FCC chairman Ajit Pai is proposing to provide carriers legal certainty that they are allowed to block robocalls, an effort he has teed up for a vote at the FCC's June 6 public meeting.
He has circulated a declaratory ruling to the other commissioners for their vote.
Under the proposal, the FCC would allow phone companies to block calls to their customers by default and could allow those customers to block calls not on their contact lists. The would also be a draft Further Notice of Proposed Rulemaking (FNPRM) would propose a "safe harbor" for "providers that implement network-wide blocking of calls that fail caller authentication under the SHAKEN/STIR framework once it is implemented."
The chairman outlined the proposal to reporters in advance of his planned testimony before the House Communications Subcommittee FCC oversight hearing Wednesday (May 15). Last month, the subcommittee held a legislative hearing on a half dozen bills to battle the "scourge" of unwanted robocalls.
Pai said carriers would have to let consumers who don't want them to block their calls to opt out. He said the proposal should make a "significant dent" in unwanted robocalls.
The chairman did not quantify how significant that dent would be, but said the fact that call blocking would be allowed explicitly would encourage broader development and adoption. He said he wanted to set a clear legal foundation for default blocking.
The chairman encouraged carriers to offer the service for free, but anticipated in any event the cost to carriers would be less than the current regime of downline call blocking. He said he did not anticipate a cost would be passed on to the consumer.

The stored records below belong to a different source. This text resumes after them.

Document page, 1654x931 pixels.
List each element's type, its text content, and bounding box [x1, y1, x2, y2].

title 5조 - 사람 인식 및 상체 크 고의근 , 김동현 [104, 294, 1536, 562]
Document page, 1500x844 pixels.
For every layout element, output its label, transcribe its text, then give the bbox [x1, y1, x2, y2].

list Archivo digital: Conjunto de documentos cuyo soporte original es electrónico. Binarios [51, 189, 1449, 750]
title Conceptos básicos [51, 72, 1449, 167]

The FCC is under pressure from Congress to help consumers weed out unwanted robocalls--for one thing, legislators keep pointing out that they get such calls during the hearings they have been holding about how to stop them--but it has also been a priority for the chairman.
In prepared testimony for Wednesday's hearing, he pointed out just how much of a priority: "During my tenure as FCC chairman, I’ve had the opportunity to set the agenda for 27 monthly meetings," he said. "At almost half of those meetings, we’ve voted on measures to fight unlawful robocalls and caller ID spoofing.

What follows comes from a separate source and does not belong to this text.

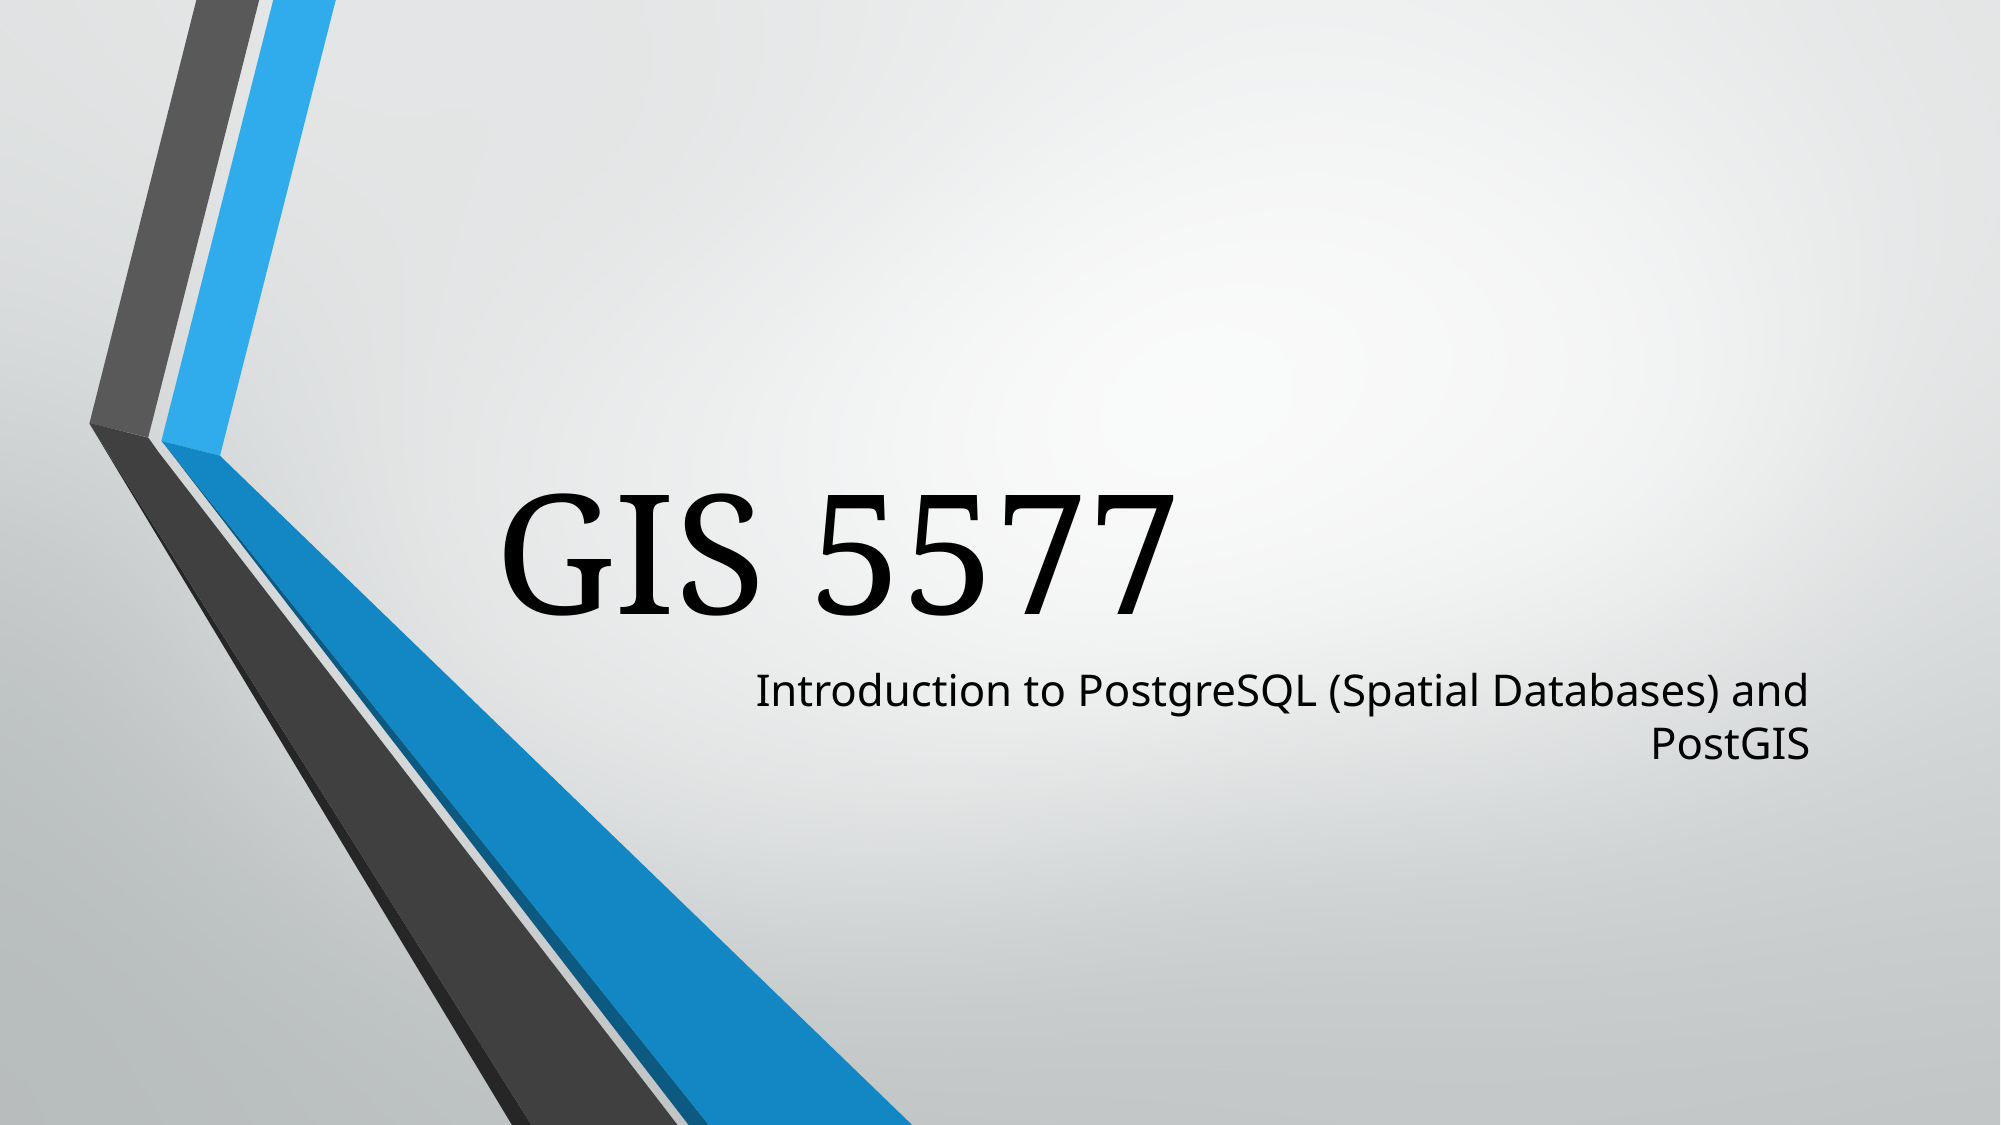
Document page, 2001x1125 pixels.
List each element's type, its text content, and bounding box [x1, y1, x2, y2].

Just in the past couple of weeks, the FCC has scheduled a robocall summit for July, threatened regulation if carriers had not implemented the SHAKEN/STIR caller ID framework for combating such calls and issued a BOLO (be on the listen out, as it were) for "one-ring" robocalls that rack up charges from recipients that call back.
Pai said the FNPRM safe harbor should help encourage carriers to quickly adopt the SHAKEN/STIR regime. The safe harbor means that to the extent that a carrier uses SHAKEN/STIR, a call that is blocked by default would not trigger legal liability.
The chairman said that if carriers don't implement the SHAKEN/STIR framework by year's end, he is ready to regulate compliance.